An excellent British tank of the later War years, the Cromwell is perhaps less well known than much hardware of the Western Europe Campaign.
Let’s take a look at a very useful design.
I’ll have to start by admitting the whole development process of British armor is a bit bewildering to me (not that American armor makes a great deal more sense!).
The Cromwell was a cruiser tank, that means it was designed for speed and mobility; breakthrough operations as opposed to infantry support. As a later wartime design it benefited from a lot of practical experience, but at the same had many cobbled together features. The first big difference from previous cruiser tanks was reasonably heavy armor, three inches in front. That’s about 50% more than a Sherman, with a lower profile. But the armor was in vertical slabs with no angle, which made for roughly equal protection (the Sherman had a better chance of deflecting hits, while the Cromwell was more likely to be hit square).
But that extra armor means extra weight, and a reliable, powerful engine initially posed a problem. Working from a damaged Merlin, with no supercharging and other changes to facilitate tank use, the Tank Board came up with the Meteor engine. This was rated at about 600 hp, which meant plenty of reliable power. Many early production Cromwells would get Meteor engines rebuilt from Merlins, until Rover was contracted to deliver new-build engines. The powerful Meteor could push the 27 ton tank up to 40 mph.
The gun was also problematic, the six pounder was originally intended but was no longer considered enough by forces in Italy. The 17 pounder simply wouldn’t fit. But British troops were mostly very happy with the American 75, especially since it had interchangeable armor piercing and high explosive ammunition. The basic American gun wouldn’t quite fit either, but it was discovered that the 6 pounder could be bored out to fire the same ammunition. This actually came to be considered a better gun than the American 75, with a better rate of fire and superior armor penetration.

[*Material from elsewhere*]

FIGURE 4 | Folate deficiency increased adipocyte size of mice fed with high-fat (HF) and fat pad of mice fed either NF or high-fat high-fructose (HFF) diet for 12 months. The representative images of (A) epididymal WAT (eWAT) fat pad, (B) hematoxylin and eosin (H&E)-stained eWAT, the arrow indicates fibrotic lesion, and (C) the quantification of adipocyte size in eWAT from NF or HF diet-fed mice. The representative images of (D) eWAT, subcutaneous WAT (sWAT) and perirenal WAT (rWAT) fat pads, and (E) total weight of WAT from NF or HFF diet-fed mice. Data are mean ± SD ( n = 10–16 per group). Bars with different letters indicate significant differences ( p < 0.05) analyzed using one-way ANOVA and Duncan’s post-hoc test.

It entered service late in 1943, but didn’t see combat until Normandy. It was used by six different divisions during the European Campaign, but I believe only the 7th Armored Division had it as the main tank in every Armored Brigade. It was always backed up by Sherman Fireflys for heavy anti-armor support. Overall it was rated comparable, or slightly superior to a Sherman or Panzer IV. It was obviously faster than either, with good armor and a good gun. Its only real knock being lower mechanical reliability; road tests showed it required slightly more than twice the service of a Sherman, but that’s still considered good performance.
Late in the War, a larger redesign of the Cromwell with the 17 pdr entered service as the Comet.
This particular tank served with the 7th Armored Division, Summer 1944. It is from the Tamiya kit.